# Canon 5D Mark III and Pocketwizard Mini TT1 sync speed



## wink03 (Apr 14, 2012)

I have a brand new 5D Mark III (which is awesome) and was testing its hypersync capabilities with the PW Mini TT1 and an Einstein with the PW MC2.

After my testing, I was ecstatic when I thought I had gotten as high as 1/8000th sec. without any black band in the photo. But when I looked at the info on the picture itself (on the back of the camera), I found out I had only gotten as high as 1/200th sec. In other words, my camera didn't let me go any faster than 1/200th sec., even though I was on manual and the LCD on top showed 1/8000th sec. 

So, is there a setting somewhere in the menu that allows me to override the camera limiting me to 1/200th sec when I have a flash on (or PW, in this case)?
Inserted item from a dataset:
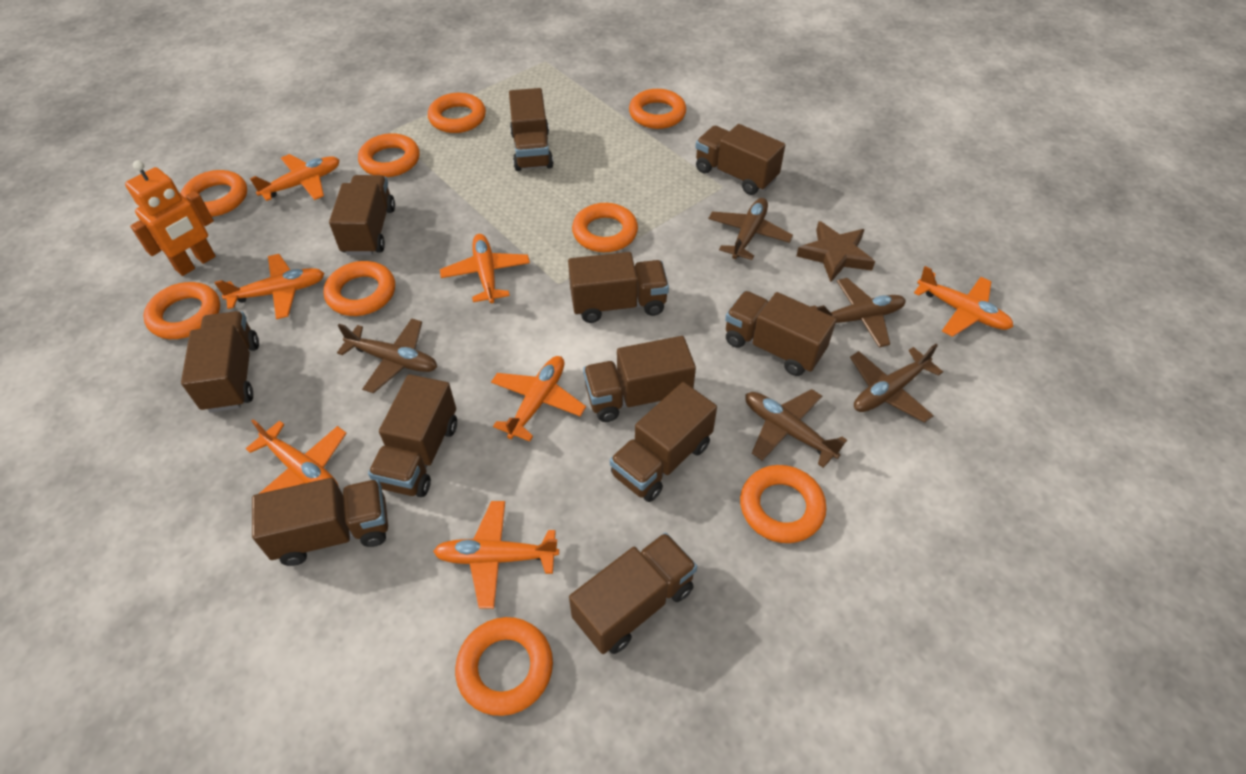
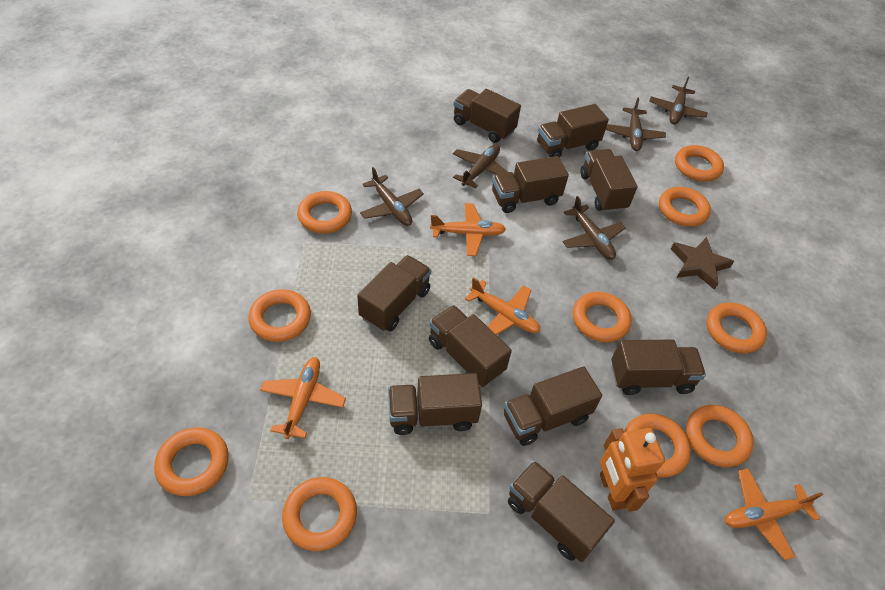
brown truck: [181,311,259,412] [252,478,388,566] [329,175,395,255] [368,374,457,497] [509,88,553,171] [568,252,669,323] [569,532,697,654] [583,336,696,422] [610,382,717,502] [696,124,785,195] [725,291,836,376] = 11 -> [357,255,431,331] [388,373,482,435] [429,305,512,387] [453,89,521,143] [492,156,569,213] [504,366,602,446] [508,460,615,562] [537,104,609,158] [580,149,638,213] [611,340,706,395] = 10
orange plane: [214,254,325,319] [246,419,346,494] [250,154,339,201] [433,501,559,609] [440,234,530,304] [491,356,586,441] [914,266,1013,337] = 7 -> [260,357,346,439] [430,203,506,256] [465,277,541,335] [725,468,823,560] = 4
orange ring: [143,282,220,339] [181,170,247,217] [324,261,395,316] [358,133,420,177] [428,93,486,133] [455,617,553,716] [572,203,638,252] [629,89,686,129] [740,465,827,543] = 9 -> [154,427,229,496] [248,289,311,342] [282,477,357,551] [297,191,352,233] [573,292,632,342] [624,413,691,478] [659,187,711,227] [675,145,724,182] [686,405,754,467] [707,302,767,353] = 10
With the PW attached, the menu doesn't give me the option of selecting high-speed synchronization when I go to External speed light control > Flash function settings.

Hope that was clear enough...


----------



## dericcainphoto (Apr 14, 2012)

I believe that we are waiting on a firmware update for the Mini TT1 and Flex TT5 at this moment. It does the same thing on mine as well. PocketWizard should be aware of this and working on it.


----------



## headproductions (Jun 2, 2012)

I can't even get the MiniTT1 to sync at all, even when going down as low as 1/60th. I was shooting today with 5D Mark III, three Einsteins equipped with MC2s and the MiniTT1 and could not get rid of the banding caused by the shutter. Soon as I switched to my Pocketwizard PLUS transmitter it went away. I repeated this at least five times buy shutting everything down, resetting the wizards, etc. and the same result: MiniTT1 not working, PLUS working fine.


----------